A single figure is required: the number of lines in the data below that hold the word "Right".

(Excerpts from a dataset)
== Segment start ==

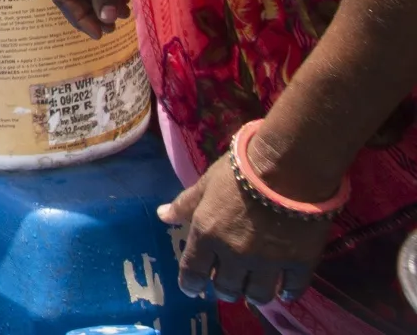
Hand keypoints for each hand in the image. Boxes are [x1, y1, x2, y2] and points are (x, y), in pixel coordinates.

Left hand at [162, 153, 330, 305]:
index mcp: (207, 235)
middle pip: (227, 288)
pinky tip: (284, 288)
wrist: (289, 166)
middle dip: (224, 288)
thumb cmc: (240, 170)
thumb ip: (185, 204)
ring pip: (258, 295)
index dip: (190, 284)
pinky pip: (292, 289)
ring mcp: (269, 262)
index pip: (192, 272)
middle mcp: (235, 255)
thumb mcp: (206, 184)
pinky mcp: (300, 262)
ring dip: (253, 294)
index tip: (192, 287)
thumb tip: (162, 216)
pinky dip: (287, 292)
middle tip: (227, 282)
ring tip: (254, 286)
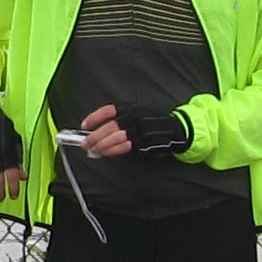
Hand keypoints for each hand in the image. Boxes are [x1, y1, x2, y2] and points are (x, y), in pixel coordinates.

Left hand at [77, 102, 191, 157]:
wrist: (176, 129)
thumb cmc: (153, 122)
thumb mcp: (138, 112)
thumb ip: (121, 118)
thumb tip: (97, 129)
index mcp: (131, 108)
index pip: (108, 110)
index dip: (94, 118)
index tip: (84, 125)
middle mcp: (135, 117)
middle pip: (110, 126)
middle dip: (95, 136)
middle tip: (85, 143)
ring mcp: (140, 130)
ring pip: (116, 138)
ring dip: (102, 145)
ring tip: (93, 149)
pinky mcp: (144, 142)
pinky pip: (125, 147)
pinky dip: (113, 151)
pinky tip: (106, 153)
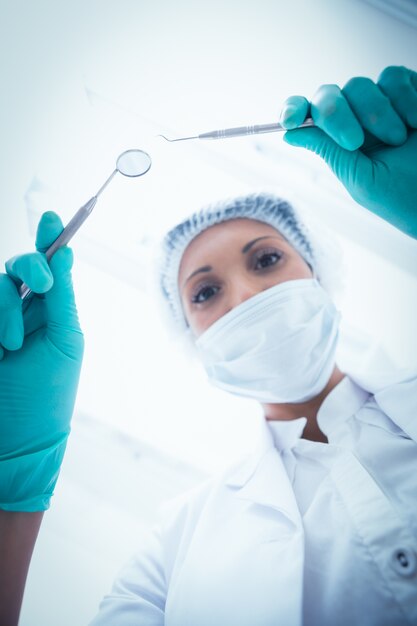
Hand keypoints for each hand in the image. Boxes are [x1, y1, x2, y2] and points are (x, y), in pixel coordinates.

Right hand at [0, 212, 83, 510]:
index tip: (55, 216)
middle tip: (40, 285)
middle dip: (28, 267)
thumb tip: (67, 253)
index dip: (50, 238)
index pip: (49, 266)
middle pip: (17, 267)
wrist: (17, 439)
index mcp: (51, 312)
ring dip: (4, 310)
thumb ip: (61, 298)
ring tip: (10, 346)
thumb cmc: (49, 394)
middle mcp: (22, 312)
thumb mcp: (64, 342)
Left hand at [280, 66, 416, 238]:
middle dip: (336, 115)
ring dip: (377, 113)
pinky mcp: (410, 93)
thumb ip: (329, 150)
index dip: (293, 110)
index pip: (307, 115)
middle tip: (355, 142)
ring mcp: (382, 104)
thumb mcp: (360, 178)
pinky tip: (416, 122)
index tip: (290, 119)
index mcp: (338, 142)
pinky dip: (405, 98)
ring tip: (398, 140)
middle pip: (329, 95)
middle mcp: (356, 119)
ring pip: (361, 85)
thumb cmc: (402, 197)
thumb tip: (290, 132)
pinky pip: (395, 78)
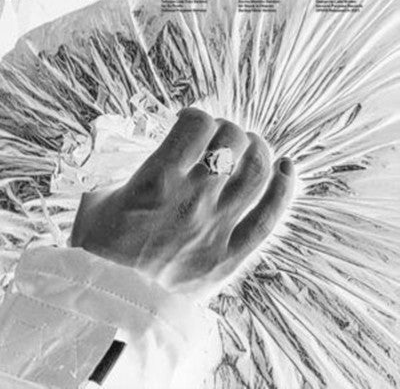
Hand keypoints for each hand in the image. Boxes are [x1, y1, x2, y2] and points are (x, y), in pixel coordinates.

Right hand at [71, 108, 294, 294]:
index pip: (196, 125)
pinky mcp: (229, 256)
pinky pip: (269, 217)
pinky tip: (287, 167)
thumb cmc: (99, 250)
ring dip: (257, 149)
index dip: (195, 115)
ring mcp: (215, 228)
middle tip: (218, 137)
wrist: (110, 303)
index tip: (189, 122)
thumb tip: (159, 159)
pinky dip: (285, 188)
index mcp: (156, 181)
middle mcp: (192, 199)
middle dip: (226, 129)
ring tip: (250, 145)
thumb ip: (133, 171)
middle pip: (231, 141)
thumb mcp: (101, 198)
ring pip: (256, 171)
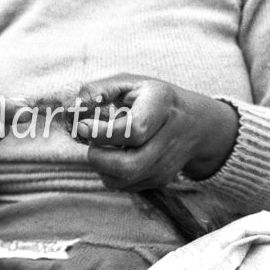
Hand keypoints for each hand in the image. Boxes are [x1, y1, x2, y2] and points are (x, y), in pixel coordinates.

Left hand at [75, 74, 237, 190]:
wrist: (197, 124)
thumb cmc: (153, 99)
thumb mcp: (130, 83)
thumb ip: (98, 90)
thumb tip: (72, 107)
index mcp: (162, 106)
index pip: (134, 130)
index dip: (102, 133)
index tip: (82, 126)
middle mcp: (169, 139)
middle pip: (129, 165)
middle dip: (98, 156)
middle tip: (90, 139)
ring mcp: (167, 163)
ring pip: (125, 180)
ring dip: (101, 166)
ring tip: (102, 146)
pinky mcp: (161, 179)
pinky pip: (126, 186)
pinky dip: (110, 174)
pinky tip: (114, 155)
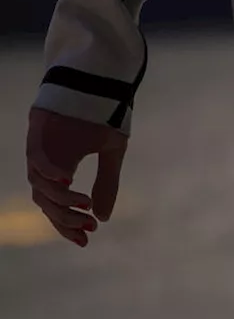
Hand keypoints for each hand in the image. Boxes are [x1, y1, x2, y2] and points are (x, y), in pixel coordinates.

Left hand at [25, 107, 128, 246]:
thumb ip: (107, 184)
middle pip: (45, 200)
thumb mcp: (113, 154)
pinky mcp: (37, 129)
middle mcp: (48, 161)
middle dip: (65, 218)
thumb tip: (101, 218)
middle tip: (86, 229)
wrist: (101, 78)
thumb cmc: (105, 113)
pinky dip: (48, 171)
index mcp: (64, 166)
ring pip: (39, 184)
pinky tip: (68, 180)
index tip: (85, 240)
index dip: (66, 224)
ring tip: (83, 204)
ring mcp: (40, 146)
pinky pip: (35, 157)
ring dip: (61, 199)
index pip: (56, 204)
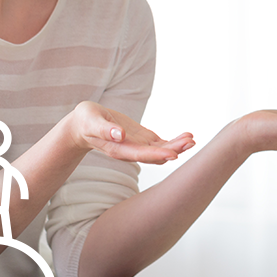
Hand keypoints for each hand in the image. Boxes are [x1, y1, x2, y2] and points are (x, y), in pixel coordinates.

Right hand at [69, 101, 194, 164]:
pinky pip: (161, 144)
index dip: (157, 155)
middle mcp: (131, 151)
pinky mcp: (143, 140)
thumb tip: (120, 134)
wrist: (84, 126)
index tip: (173, 154)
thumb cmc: (86, 121)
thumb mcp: (91, 121)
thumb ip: (104, 129)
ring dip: (177, 146)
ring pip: (161, 151)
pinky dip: (174, 141)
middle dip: (173, 149)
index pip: (140, 154)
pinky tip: (187, 137)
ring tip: (192, 139)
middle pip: (156, 155)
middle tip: (190, 142)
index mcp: (118, 149)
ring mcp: (138, 147)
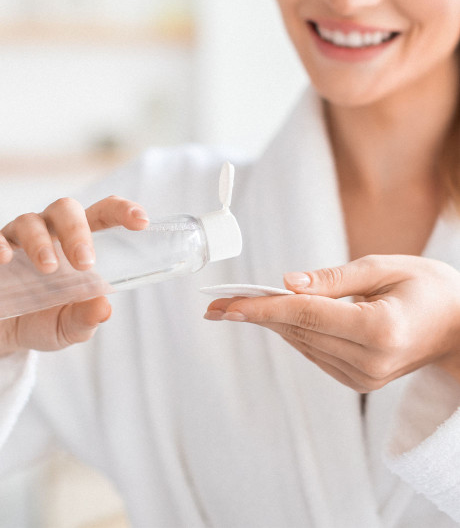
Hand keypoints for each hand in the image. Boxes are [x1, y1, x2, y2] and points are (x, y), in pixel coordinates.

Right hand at [0, 196, 148, 369]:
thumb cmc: (42, 320)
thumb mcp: (68, 327)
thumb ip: (86, 320)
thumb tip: (105, 308)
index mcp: (78, 243)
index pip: (104, 214)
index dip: (122, 211)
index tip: (141, 222)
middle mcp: (51, 233)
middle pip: (66, 209)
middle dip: (78, 231)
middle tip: (86, 263)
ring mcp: (18, 239)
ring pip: (31, 221)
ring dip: (42, 242)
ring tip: (49, 269)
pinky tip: (4, 260)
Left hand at [205, 255, 459, 391]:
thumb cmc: (432, 289)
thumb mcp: (386, 267)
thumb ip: (333, 278)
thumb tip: (286, 283)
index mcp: (378, 331)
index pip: (304, 315)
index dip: (261, 308)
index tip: (225, 305)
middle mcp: (368, 362)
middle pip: (296, 331)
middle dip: (254, 314)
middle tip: (215, 304)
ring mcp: (363, 378)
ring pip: (300, 342)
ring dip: (269, 322)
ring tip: (237, 305)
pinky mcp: (358, 381)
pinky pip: (313, 351)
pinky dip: (293, 331)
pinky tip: (277, 316)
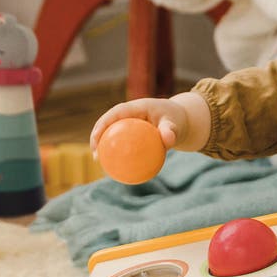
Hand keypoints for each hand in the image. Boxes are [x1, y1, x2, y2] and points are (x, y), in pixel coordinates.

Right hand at [90, 90, 211, 153]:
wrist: (180, 119)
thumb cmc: (176, 119)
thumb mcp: (175, 123)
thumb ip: (171, 130)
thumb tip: (168, 140)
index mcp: (136, 107)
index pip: (115, 113)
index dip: (102, 124)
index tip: (97, 140)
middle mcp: (129, 113)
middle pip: (108, 123)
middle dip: (97, 137)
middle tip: (96, 156)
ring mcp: (129, 123)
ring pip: (111, 133)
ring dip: (103, 146)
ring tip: (100, 163)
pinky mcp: (131, 132)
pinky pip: (120, 141)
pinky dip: (116, 152)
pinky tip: (115, 168)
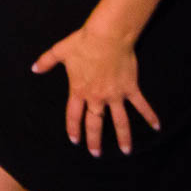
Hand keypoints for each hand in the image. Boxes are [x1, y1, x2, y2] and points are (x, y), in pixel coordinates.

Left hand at [33, 25, 160, 155]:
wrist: (107, 37)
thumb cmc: (82, 43)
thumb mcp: (59, 52)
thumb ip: (45, 62)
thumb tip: (34, 69)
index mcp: (78, 90)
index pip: (74, 115)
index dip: (74, 128)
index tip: (75, 140)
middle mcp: (97, 96)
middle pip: (95, 122)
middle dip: (94, 139)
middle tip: (95, 153)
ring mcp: (115, 94)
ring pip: (120, 121)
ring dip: (123, 137)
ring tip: (125, 151)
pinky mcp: (130, 88)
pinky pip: (141, 105)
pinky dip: (149, 116)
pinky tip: (156, 127)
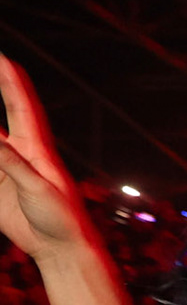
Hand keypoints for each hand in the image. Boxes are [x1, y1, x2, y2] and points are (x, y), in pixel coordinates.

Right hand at [0, 58, 88, 259]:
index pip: (21, 105)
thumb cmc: (62, 218)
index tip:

== Segment end ==

- [RESULT BELOW] 6